Kristy Carter battles back from organ failure

Sandra ClarkGet Up & Go, Halls

Kristy Cooper Carter walked a mile and a half on Tuesday. For some that’s not a big deal. But for Carter it was a miracle.

She celebrated on Facebook with an amazing story that she gave us permission to share with Knox TN Today readers.

“Approximately five years ago, I was told by doctors I had about three months to live,” she began. She needed an organ transplant – a problem compounded by a rare blood type and other organs that were stressed.

She spent about eight months in hospitals in Knoxville and Nashville. “Medications and amazing specialists’ care kept my body going somehow.
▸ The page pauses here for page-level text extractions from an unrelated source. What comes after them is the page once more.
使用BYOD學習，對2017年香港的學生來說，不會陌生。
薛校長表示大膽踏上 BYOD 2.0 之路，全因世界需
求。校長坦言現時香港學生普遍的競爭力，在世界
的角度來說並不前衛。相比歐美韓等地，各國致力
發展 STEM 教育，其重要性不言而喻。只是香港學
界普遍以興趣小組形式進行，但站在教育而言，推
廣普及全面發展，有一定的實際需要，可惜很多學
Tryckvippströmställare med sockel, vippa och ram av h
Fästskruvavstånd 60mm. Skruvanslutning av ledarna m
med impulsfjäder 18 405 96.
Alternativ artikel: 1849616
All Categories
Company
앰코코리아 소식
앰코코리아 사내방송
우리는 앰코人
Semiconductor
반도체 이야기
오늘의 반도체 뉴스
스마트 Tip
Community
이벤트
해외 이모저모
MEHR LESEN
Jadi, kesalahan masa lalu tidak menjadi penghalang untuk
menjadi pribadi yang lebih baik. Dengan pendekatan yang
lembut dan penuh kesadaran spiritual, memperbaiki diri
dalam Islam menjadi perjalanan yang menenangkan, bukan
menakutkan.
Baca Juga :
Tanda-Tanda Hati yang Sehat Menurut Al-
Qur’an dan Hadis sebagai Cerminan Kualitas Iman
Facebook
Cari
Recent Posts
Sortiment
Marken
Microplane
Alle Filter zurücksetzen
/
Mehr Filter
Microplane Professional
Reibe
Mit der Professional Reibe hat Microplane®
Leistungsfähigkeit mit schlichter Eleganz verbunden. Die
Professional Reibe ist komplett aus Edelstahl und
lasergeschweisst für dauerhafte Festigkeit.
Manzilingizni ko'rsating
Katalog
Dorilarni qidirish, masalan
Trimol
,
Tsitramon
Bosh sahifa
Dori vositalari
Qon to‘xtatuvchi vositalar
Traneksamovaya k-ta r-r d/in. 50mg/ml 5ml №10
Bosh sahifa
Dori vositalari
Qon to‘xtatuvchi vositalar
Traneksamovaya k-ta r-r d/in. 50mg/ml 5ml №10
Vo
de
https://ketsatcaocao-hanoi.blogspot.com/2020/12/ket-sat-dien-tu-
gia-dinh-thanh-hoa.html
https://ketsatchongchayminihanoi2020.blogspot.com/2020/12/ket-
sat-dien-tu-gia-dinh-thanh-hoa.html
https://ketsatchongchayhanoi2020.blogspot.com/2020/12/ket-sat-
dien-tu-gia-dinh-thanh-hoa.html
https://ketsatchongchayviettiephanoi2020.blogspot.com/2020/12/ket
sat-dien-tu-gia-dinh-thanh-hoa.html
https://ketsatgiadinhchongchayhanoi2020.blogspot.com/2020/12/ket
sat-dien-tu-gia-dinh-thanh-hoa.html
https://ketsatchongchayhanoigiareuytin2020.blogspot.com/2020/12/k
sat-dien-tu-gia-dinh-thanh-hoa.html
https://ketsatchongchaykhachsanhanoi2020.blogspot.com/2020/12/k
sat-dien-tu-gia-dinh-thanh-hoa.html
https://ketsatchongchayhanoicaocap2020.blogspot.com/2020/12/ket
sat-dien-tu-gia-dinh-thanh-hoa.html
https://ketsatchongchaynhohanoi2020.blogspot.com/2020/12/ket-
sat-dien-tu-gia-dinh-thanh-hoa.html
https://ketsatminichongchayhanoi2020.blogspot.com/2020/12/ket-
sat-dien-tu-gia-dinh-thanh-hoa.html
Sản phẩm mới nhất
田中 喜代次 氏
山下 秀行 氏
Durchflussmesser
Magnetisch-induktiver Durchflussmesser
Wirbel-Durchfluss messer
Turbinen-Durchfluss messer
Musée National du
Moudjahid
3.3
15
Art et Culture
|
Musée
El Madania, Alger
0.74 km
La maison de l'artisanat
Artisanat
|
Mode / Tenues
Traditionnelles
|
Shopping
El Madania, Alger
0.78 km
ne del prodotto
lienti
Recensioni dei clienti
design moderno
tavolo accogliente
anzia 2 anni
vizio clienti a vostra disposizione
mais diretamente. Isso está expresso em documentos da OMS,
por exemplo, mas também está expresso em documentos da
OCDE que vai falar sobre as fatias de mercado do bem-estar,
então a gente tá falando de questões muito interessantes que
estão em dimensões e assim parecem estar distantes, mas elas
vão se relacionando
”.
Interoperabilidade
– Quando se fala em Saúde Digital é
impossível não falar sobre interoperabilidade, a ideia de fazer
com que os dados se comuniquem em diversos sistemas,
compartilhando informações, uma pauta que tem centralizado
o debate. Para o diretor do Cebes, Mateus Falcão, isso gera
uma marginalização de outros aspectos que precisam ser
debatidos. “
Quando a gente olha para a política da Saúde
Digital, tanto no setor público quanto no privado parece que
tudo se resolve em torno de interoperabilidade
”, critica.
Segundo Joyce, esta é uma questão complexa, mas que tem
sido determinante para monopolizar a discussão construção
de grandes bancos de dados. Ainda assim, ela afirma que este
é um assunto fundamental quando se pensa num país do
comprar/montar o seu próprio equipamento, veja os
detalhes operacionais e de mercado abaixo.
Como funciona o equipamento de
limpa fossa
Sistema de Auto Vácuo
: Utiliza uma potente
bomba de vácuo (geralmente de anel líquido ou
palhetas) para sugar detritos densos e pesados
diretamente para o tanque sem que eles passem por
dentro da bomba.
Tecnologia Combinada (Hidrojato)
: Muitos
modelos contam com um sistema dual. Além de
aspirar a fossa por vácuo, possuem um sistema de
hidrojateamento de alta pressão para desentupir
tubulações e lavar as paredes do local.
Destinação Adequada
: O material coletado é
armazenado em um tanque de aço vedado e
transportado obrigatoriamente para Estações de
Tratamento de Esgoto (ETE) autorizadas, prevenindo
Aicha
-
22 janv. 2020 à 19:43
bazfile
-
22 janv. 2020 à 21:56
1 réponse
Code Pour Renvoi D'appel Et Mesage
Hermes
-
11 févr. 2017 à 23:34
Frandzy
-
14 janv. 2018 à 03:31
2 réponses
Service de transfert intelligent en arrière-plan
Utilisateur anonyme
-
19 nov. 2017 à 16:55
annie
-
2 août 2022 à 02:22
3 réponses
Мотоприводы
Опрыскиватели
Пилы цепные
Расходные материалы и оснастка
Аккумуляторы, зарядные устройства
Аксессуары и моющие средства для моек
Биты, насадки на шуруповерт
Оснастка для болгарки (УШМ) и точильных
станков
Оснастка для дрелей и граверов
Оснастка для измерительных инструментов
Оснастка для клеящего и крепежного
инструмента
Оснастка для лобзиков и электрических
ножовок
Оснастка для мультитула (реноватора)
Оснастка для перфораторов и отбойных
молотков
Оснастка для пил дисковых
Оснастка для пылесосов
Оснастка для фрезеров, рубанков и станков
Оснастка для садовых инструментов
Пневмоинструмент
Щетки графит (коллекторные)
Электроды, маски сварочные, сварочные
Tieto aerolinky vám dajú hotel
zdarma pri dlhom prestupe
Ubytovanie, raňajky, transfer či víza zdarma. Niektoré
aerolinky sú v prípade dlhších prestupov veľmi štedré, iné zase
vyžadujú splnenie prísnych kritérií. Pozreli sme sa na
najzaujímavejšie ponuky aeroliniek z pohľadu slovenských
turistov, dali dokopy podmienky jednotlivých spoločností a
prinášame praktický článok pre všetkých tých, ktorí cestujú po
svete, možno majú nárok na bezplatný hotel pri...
The pain was a constant as it affected my heart, kidneys, gall bladder, spleen, digestion, mind, bones, muscles, lungs, etc.

“The lungs were a constant problem as they filled with fluid to the point I could no longer breathe.”

Pain medication was rare as it further damaged her organs.

She was moved to the top of the transplant wait list. (This story should motivate all of us to become organ donors.)

The pain and uncertainty played mind games. Lying in the hospital, waiting for a donor match was stressful. Kristy wrote: “I waited and was ready to accept my destiny. … Then a doctor came in to measure me. He explained they had an organ match, but it was too large for my body.”

Her organs weakened. She cried when she heard the hospital’s helicopter land. “I cried because I knew someone was badly hurt or that it was an organ. It sounds crazy, but I didn’t want to live at another’s expense.”

On a Friday, she got so close to death that the hospital “sent me home to die with my family.” She survived the night and the next day. She remembers lying in bed on Saturday night saying what she believed was her last prayer. “I was completely ready to meet my maker and even felt relief, joy and peace.”

She was awakened by a phone ringing. Her daughter came screaming through the door saying, “You have an organ!” The next thing she remembers is her son, Donnie, carrying her to the car where her dad, Leo Cooper, waited.

Everything was a blur – a fast-moving blur. She got the transplant and stayed in a medically-induced coma for several days. Convalescence was lengthy with several surgeries to correct complications. She’s got lifelong medications, a compromised immune system and other issues. “But I’m alive.”

Kristy said there’s not a day she doesn’t think about her donor and family. She’s had good days and great days and some dark days during her recovery. But Tuesday, Jan. 28, 2020, was a great day for accomplishments. Kristy Cooper Carter walked 1.5 miles.

“Not quite the days I played tennis in 100-degree weather for hours, but I’ll take today and try again tomorrow.

“I’ve learned the human body is stronger than we know, but the human spirit is even greater. I’m not finished and can’t wait to see what He has planned for me; may it be small or big, it’s mine alone and I’m ready and able with Him.”

She’s shared deeply personal information in the hope that it will help someone. “Whatever my days ahead, I can face them with strength in spirit and hopefully body. It looks promising!”

Kristy Carter is a teacher with degrees from Carson-Newman University. She has two children, Casey and Donnie, and two grandchildren, Briley and Leah. She is the daughter of Leo and JoAnn Cooper of Brown Gap Road in Halls. Both of her parents were educators for Knox County Schools, and Leo represented the Halls-Fountain City area on Knox County Commission including a stint as commission chair.